-- Start of THE INPUT --

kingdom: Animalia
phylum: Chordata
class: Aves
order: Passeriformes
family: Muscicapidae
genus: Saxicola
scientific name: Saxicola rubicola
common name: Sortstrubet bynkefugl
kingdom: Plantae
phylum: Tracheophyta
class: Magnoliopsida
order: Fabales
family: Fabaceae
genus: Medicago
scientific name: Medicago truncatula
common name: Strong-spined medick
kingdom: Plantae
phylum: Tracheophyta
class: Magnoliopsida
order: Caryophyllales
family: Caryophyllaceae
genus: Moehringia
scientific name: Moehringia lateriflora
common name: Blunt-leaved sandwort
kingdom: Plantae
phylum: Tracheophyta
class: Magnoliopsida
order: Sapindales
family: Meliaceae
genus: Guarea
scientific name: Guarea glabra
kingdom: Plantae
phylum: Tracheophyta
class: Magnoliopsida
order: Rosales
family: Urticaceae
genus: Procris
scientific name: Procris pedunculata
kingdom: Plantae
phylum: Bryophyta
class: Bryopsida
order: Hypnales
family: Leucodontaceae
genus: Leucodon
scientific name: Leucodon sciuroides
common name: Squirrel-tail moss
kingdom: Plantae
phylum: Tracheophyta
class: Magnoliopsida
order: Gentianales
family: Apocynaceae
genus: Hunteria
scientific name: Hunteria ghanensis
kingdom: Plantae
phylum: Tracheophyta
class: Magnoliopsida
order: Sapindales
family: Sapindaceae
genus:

-- End of THE INPUT --

AIM OF THE EXERCISE
Present every line of the material above as a Markdown table with the columns "Row" and "Entry," numbering the rows in order and omitting blank lines.

EXPECTED ANSWER
| Row | Entry |
|---|---|
| 1 | kingdom: Animalia |
| 2 | phylum: Chordata |
| 3 | class: Aves |
| 4 | order: Passeriformes |
| 5 | family: Muscicapidae |
| 6 | genus: Saxicola |
| 7 | scientific name: Saxicola rubicola |
| 8 | common name: Sortstrubet bynkefugl |
| 9 | kingdom: Plantae |
| 10 | phylum: Tracheophyta |
| 11 | class: Magnoliopsida |
| 12 | order: Fabales |
| 13 | family: Fabaceae |
| 14 | genus: Medicago |
| 15 | scientific name: Medicago truncatula |
| 16 | common name: Strong-spined medick |
| 17 | kingdom: Plantae |
| 18 | phylum: Tracheophyta |
| 19 | class: Magnoliopsida |
| 20 | order: Caryophyllales |
| 21 | family: Caryophyllaceae |
| 22 | genus: Moehringia |
| 23 | scientific name: Moehringia lateriflora |
| 24 | common name: Blunt-leaved sandwort |
| 25 | kingdom: Plantae |
| 26 | phylum: Tracheophyta |
| 27 | class: Magnoliopsida |
| 28 | order: Sapindales |
| 29 | family: Meliaceae |
| 30 | genus: Guarea |
| 31 | scientific name: Guarea glabra |
| 32 | kingdom: Plantae |
| 33 | phylum: Tracheophyta |
| 34 | class: Magnoliopsida |
| 35 | order: Rosales |
| 36 | family: Urticaceae |
| 37 | genus: Procris |
| 38 | scientific name: Procris pedunculata |
| 39 | kingdom: Plantae |
| 40 | phylum: Bryophyta |
| 41 | class: Bryopsida |
| 42 | order: Hypnales |
| 43 | family: Leucodontaceae |
| 44 | genus: Leucodon |
| 45 | scientific name: Leucodon sciuroides |
| 46 | common name: Squirrel-tail moss |
| 47 | kingdom: Plantae |
| 48 | phylum: Tracheophyta |
| 49 | class: Magnoliopsida |
| 50 | order: Gentianales |
| 51 | family: Apocynaceae |
| 52 | genus: Hunteria |
| 53 | scientific name: Hunteria ghanensis |
| 54 | kingdom: Plantae |
| 55 | phylum: Tracheophyta |
| 56 | class: Magnoliopsida |
| 57 | order: Sapindales |
| 58 | family: Sapindaceae |
| 59 | genus: |